_WHAT THE TASK ASKS_
How many lines below contain the word "Argenta"? Answer with that number alone.

_DATA RECORDS_
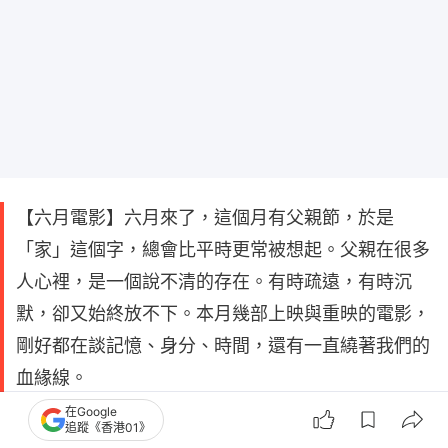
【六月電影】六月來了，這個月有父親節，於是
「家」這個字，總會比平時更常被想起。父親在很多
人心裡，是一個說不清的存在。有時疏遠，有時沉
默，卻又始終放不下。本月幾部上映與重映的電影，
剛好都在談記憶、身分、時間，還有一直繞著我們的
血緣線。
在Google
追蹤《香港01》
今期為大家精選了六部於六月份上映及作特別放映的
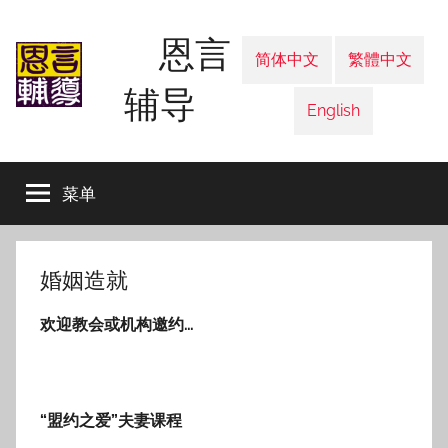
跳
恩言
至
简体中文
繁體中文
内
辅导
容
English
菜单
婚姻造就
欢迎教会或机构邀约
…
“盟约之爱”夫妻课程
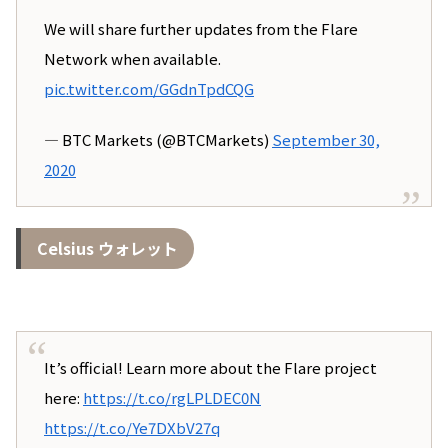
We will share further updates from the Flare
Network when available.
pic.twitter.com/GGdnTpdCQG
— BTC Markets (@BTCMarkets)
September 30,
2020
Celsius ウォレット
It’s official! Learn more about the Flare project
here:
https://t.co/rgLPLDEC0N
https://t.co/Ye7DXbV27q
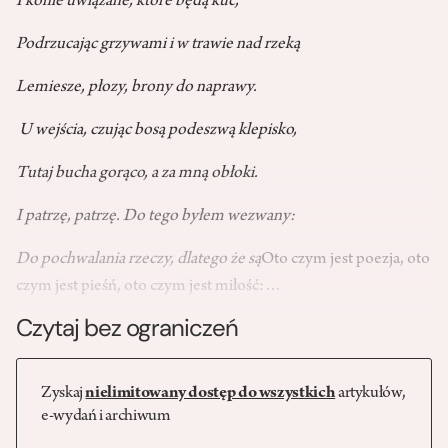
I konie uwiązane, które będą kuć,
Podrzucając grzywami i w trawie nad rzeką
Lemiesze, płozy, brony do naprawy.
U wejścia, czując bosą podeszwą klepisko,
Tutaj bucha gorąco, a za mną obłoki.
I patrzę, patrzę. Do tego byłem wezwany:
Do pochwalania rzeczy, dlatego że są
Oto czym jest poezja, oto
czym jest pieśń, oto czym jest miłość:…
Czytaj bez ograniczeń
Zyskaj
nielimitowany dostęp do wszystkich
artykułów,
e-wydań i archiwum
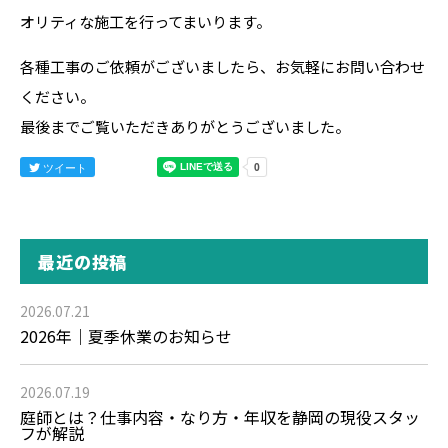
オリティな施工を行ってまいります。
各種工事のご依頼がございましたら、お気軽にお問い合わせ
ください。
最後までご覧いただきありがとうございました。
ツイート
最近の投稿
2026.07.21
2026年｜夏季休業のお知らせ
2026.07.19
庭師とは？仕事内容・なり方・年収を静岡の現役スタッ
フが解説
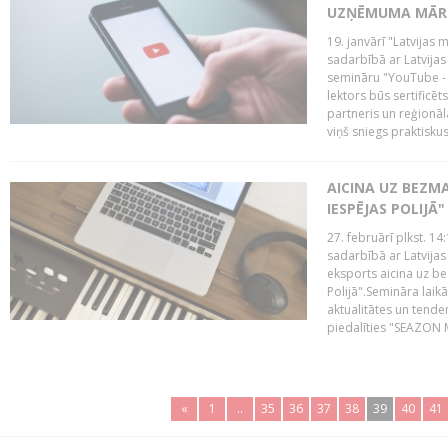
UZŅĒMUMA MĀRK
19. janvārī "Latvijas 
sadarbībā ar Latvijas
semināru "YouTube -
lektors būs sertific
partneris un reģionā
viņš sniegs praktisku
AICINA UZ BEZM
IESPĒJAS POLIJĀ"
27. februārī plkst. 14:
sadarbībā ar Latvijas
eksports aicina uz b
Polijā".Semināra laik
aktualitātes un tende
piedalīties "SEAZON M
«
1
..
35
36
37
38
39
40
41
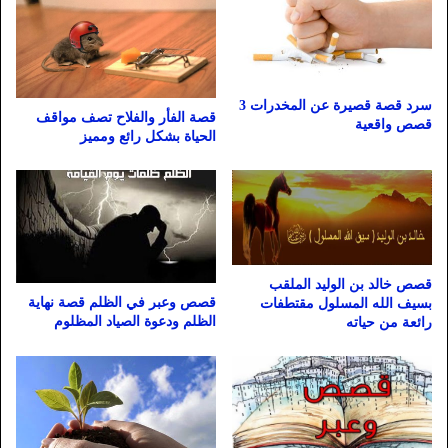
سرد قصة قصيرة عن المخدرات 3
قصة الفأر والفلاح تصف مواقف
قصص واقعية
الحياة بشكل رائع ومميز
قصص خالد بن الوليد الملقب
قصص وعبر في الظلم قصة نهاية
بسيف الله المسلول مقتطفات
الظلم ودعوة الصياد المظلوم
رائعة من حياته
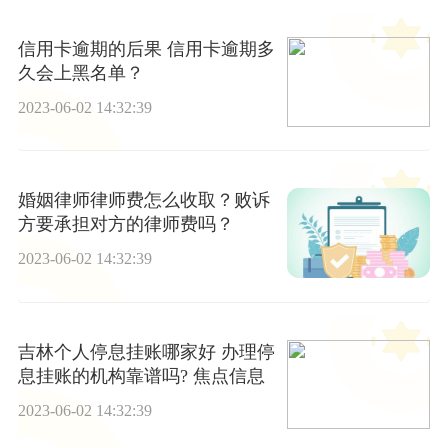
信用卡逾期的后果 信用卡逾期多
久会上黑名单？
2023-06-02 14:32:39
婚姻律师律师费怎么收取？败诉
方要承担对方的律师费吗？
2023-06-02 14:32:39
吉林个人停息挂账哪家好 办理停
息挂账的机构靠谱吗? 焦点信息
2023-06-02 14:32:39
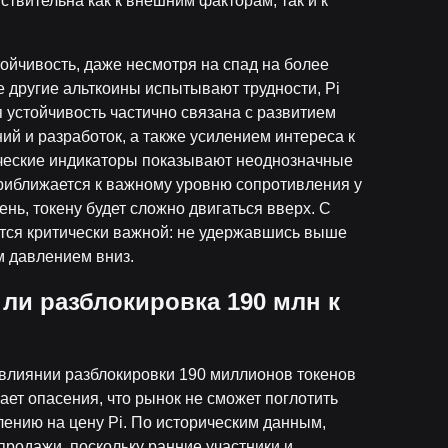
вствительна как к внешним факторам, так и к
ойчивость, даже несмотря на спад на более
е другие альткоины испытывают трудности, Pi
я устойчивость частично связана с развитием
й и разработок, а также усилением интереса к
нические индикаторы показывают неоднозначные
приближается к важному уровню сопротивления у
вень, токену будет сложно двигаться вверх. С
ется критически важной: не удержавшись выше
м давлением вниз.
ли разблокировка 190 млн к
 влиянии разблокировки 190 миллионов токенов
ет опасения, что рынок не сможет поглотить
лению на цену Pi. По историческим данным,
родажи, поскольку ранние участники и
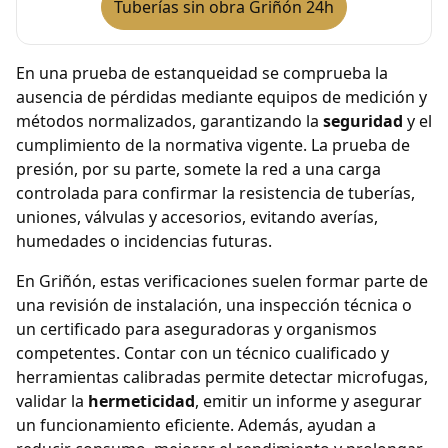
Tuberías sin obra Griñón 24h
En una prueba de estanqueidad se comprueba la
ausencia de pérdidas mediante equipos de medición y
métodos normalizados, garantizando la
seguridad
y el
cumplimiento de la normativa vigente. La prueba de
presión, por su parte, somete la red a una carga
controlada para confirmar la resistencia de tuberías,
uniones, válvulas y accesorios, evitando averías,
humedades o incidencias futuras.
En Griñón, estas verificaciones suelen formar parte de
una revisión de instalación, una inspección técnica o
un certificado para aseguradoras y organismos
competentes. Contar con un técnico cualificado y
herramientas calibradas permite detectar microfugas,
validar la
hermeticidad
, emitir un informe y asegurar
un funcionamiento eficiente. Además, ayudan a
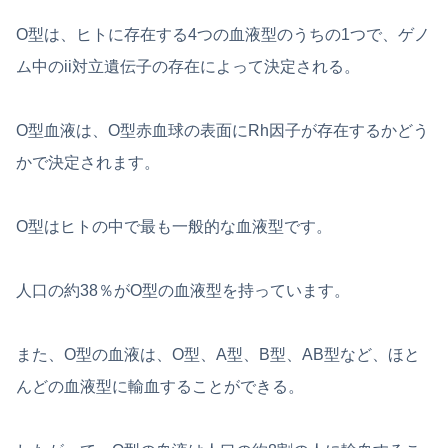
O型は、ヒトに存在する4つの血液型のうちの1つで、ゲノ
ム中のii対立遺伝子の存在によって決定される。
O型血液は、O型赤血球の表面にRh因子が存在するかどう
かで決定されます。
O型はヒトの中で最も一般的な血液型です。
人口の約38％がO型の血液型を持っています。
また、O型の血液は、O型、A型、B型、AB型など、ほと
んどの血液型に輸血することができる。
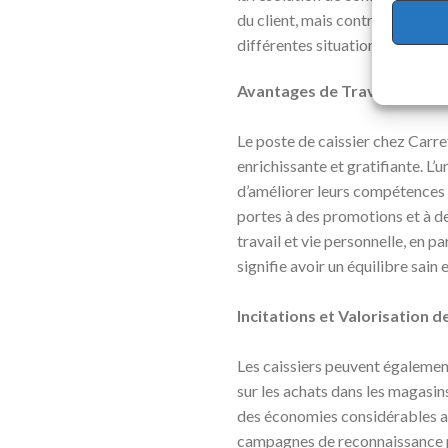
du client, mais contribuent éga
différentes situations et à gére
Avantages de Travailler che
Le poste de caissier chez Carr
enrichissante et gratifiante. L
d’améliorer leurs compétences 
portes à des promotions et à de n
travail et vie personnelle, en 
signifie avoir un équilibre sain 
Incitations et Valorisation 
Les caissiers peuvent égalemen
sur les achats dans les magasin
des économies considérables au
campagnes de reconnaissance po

* * *

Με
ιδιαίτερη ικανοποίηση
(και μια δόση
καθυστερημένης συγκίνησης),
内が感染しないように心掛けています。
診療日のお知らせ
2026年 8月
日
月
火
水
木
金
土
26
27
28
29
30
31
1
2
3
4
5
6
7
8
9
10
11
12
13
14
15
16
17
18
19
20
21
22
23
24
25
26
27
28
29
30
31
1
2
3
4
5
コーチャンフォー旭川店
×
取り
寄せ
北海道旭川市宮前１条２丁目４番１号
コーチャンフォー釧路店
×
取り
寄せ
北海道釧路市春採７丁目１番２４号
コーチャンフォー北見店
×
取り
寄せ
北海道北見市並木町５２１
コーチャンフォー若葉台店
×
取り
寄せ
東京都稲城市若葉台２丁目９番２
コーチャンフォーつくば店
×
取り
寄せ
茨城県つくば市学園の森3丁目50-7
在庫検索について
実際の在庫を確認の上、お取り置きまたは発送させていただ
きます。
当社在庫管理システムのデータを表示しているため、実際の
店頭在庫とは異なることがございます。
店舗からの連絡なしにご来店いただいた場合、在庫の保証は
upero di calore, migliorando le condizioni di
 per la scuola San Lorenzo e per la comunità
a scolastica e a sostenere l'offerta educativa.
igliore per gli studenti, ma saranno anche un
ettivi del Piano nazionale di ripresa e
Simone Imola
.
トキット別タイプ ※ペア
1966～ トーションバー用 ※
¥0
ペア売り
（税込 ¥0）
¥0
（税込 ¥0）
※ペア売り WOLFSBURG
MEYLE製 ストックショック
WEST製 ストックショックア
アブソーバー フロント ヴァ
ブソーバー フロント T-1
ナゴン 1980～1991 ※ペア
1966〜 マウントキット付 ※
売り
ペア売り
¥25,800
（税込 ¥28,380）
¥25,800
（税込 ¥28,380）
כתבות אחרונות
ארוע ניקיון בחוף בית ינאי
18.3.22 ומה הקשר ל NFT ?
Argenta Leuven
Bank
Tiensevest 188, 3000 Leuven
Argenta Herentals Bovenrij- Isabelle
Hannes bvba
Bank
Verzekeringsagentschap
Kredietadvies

_FINAL ANSWER_
2